At what point does your average woman need to gain maturity, if there's always some program or other that will render assistance if she finds herself facing difficulty, or there's always someone willing to take them in and shelter them from the consequences of their decisions?

And the upshot that women are actually less happy than they've been in decades.

The gap between how much assistance women are given, across the board, to succeed in life, and how dissatisfied they apparently are with how their lives are going seems to be at an all-time high. This tends to gel with the anectdotal observations I see, with women in particular having extreme difficulty getting their lives in order despite getting help from all sides, and complaining loudly that its not really their fault.

Which reads to me like they're still stuck in an adolescent mentality.

Do you work in inside sales? Mostly making a lighthearted joke, here. Maybe even healthcare or aviation?

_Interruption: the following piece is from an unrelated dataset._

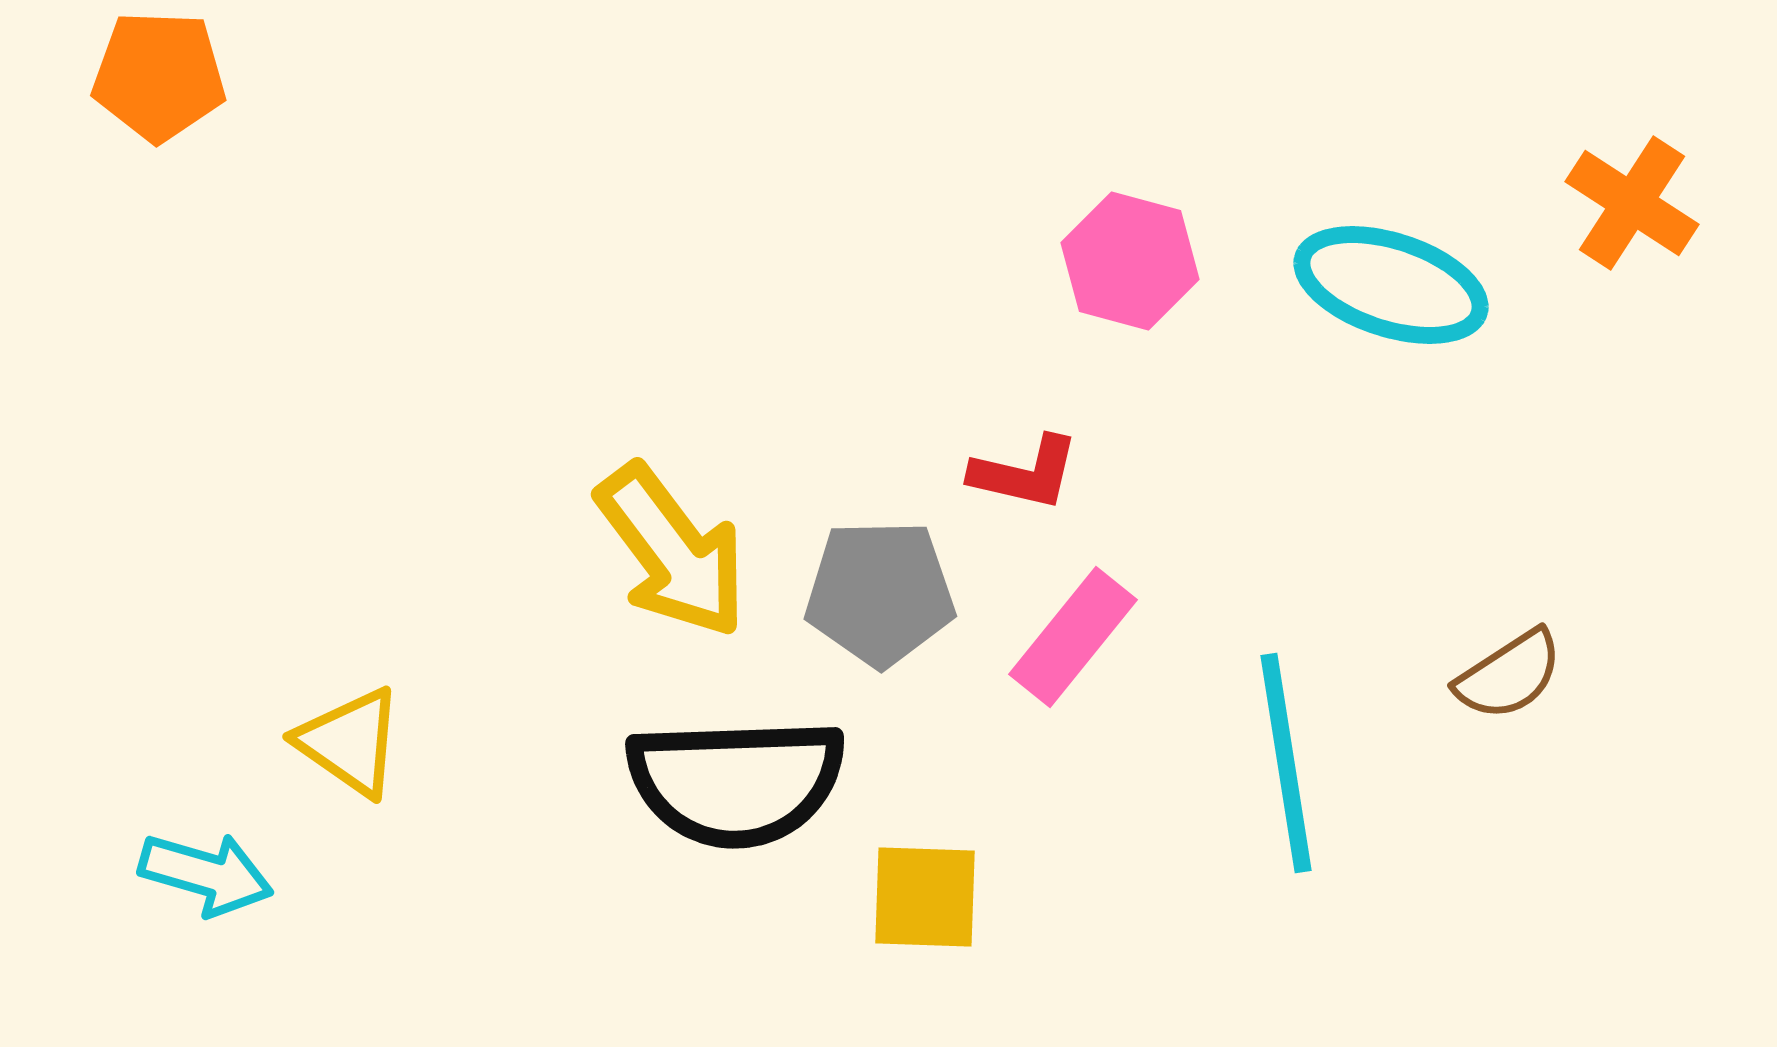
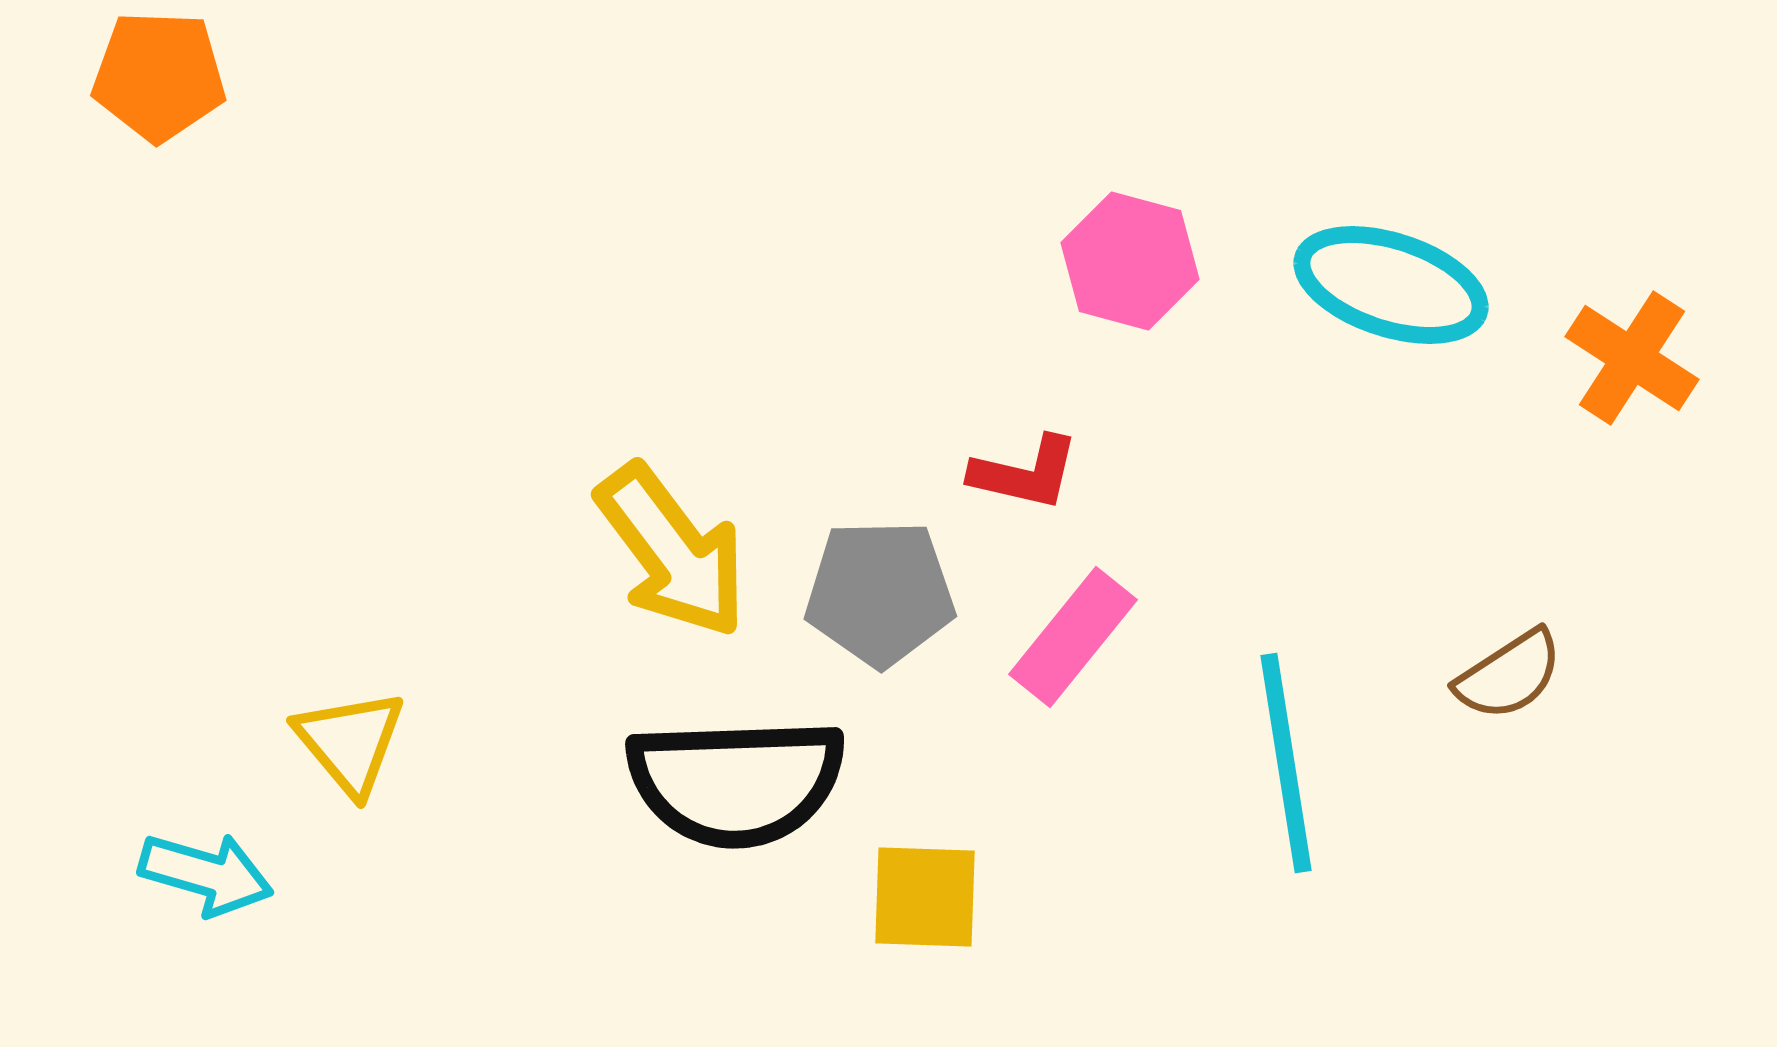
orange cross: moved 155 px down
yellow triangle: rotated 15 degrees clockwise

Law. I do a lot of probate work, where someone's parents die and now the children are coming in to close out their final affairs and parcel out their estate.

That's when I sometimes run into the adult woman in her 40's or 50's who starts acting like an entitled brat and trying to boss all the other siblings around and/or acts like everyone else is out to get her/take away what she feels belongs to her, when there's no goddamn reason to do that. Stands out all the more when you've got 2-3 other siblings who are all well-adjusted, and they're saying "yeah we figured this would happen, she's always been like that."

Tends to make the whole process more cumbersome and frustrating (more money for me, though).